The Dept. of English just got a solicitation from a new summer publishing program, this one at the University of Southern California and co-sponsored by the LA Review of Books:
We are excited to announce … a new summer publishing program that is designed to provide an immersive, five-week training for students interested in digital and print publishing. The new program, the Los Angeles Review of Books / USC Publishing Workshop, will have its inaugural session this summer beginning June 26.
The program will be hosted on the USC campus and is open to rising Juniors, Seniors, and postgraduates from any college or university, nationally and internationally, who are interested in a career in publishing.
The Los Angeles Review of Books / USC Publishing Workshop distinguishes itself from more traditional publishing courses by emphasizing real-world experience: students will create a print magazine or website, or develop a business plan for a new publishing enterprise ready either for direct funding or for research and development funding. Industry experts will advise students about every aspect of digital and print publishing, from editing to layout, coding to graphic design.
Sounds pretty good. But. The letter goes on to direct the reader to a website (www.thepublishingworkshop.com) for details. You have to click a tab within the website to get to the catch: the cost. The program alone costs $5K; housing is an additional 1.8K – 2.2K. There are also details about the optional meal plan (only a few meals are included with tuition) and parking ($12/day — no weekly discount available).

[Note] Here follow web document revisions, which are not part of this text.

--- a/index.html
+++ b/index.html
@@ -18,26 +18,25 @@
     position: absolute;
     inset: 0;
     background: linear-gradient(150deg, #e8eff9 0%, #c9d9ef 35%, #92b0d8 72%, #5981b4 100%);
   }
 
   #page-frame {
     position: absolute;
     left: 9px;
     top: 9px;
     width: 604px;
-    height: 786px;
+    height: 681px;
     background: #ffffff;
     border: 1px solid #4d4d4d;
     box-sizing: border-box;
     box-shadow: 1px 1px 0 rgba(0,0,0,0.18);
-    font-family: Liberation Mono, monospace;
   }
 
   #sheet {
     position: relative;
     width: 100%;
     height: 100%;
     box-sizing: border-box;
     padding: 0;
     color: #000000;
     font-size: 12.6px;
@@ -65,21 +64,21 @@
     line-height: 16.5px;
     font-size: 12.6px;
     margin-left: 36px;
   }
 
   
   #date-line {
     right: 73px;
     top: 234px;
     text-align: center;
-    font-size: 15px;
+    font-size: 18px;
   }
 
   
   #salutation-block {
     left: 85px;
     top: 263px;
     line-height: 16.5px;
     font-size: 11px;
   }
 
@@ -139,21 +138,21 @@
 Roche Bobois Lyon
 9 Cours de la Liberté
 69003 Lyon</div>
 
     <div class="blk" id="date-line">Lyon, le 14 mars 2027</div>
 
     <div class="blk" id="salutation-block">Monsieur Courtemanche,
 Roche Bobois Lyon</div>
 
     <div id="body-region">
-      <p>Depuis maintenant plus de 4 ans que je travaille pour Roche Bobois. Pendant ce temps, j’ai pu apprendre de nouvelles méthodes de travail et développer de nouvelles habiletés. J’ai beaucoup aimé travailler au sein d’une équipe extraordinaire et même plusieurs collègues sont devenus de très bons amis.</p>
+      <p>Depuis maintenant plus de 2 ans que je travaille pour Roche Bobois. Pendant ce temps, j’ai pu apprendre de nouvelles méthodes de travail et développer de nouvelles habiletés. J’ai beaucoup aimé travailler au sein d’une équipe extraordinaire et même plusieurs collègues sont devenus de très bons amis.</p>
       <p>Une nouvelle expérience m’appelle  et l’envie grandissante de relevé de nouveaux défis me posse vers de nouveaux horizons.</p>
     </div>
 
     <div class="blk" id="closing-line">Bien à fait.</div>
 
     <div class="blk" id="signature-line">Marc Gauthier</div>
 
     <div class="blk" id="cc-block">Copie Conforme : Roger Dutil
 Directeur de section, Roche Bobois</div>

That price tag is not unusual for summer publishing programs, which tend to be located in expensive urban centers where the active publishing professionals you want to learn from and network with already live. Here’s a list of some of the most well-known similar programs. Some are graduate programs (which the USC/LARB program is not), but most offer shorter summer courses of study.

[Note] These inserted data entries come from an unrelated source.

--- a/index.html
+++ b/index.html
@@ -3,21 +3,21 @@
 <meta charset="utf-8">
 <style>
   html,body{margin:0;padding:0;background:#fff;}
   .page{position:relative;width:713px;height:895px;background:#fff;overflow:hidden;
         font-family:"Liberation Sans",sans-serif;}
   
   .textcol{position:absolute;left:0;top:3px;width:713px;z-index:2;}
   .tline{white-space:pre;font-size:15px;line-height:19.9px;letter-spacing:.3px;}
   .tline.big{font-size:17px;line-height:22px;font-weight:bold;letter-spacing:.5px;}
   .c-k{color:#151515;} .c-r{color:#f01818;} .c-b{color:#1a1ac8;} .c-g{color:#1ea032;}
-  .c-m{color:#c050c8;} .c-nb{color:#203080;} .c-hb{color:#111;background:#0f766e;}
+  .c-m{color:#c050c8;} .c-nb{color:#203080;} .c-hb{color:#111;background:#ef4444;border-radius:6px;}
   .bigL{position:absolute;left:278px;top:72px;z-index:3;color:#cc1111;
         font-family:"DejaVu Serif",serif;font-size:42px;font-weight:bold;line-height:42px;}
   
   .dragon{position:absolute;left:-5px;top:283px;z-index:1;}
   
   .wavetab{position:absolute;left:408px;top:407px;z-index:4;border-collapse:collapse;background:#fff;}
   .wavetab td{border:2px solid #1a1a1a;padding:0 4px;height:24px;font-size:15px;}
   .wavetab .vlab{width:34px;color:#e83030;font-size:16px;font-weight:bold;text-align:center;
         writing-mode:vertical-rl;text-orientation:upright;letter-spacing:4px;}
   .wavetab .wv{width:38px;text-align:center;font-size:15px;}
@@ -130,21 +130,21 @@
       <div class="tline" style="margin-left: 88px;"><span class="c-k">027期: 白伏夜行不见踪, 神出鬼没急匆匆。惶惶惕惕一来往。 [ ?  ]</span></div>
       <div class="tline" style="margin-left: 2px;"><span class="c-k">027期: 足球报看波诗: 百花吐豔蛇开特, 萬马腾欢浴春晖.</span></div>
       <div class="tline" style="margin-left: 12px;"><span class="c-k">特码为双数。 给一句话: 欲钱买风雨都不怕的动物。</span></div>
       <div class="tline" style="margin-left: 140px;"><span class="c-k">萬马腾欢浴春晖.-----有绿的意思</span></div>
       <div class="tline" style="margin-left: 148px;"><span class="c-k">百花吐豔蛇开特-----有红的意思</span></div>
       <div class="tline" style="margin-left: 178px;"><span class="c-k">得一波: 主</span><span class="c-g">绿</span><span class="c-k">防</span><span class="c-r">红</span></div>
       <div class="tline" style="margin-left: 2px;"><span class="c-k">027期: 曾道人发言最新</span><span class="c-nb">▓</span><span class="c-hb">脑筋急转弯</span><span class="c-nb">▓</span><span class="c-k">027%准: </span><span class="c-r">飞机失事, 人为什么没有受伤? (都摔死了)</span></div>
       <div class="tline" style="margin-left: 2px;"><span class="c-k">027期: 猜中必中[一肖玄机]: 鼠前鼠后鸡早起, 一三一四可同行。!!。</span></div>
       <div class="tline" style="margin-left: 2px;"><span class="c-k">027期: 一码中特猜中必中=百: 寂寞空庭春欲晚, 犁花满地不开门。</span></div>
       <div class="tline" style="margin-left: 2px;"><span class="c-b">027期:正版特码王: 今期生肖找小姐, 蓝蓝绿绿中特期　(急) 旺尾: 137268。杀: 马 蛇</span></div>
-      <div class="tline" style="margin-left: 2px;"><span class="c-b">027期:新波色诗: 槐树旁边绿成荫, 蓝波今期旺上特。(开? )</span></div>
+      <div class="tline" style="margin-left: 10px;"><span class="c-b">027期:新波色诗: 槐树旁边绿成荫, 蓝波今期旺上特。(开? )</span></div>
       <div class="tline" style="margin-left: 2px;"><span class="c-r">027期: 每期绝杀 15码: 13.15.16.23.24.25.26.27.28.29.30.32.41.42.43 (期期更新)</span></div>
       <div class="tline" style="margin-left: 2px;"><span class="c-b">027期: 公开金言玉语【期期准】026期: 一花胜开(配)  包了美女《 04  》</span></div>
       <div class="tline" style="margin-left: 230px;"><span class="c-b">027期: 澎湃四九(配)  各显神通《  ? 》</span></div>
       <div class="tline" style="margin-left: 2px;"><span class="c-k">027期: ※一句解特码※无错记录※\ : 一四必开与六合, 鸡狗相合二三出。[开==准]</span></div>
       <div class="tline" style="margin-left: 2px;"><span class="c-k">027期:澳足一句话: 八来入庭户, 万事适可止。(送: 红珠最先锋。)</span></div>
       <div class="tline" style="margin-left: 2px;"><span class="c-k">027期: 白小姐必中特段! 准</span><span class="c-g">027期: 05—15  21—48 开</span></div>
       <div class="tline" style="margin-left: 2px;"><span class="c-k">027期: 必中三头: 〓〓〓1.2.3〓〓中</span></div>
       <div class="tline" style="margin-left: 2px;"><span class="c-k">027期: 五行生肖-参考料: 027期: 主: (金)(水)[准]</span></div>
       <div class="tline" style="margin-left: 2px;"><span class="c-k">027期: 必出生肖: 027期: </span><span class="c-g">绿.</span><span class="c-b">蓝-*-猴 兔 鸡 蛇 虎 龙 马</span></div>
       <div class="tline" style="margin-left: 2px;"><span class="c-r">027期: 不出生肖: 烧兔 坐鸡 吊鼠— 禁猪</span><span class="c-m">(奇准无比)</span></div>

Are they worth it, for those in a position to pay that kind of money?
The question gets asked frequently, and the answer is by no means obvious. Some point out that these programs involve paying for information and contact that one could obtain for free through assiduous networking, research, and informational interviewing. Others suggest that the critical mass of knowledge, practice, and contacts that these programs bring together is well worth the return on investment.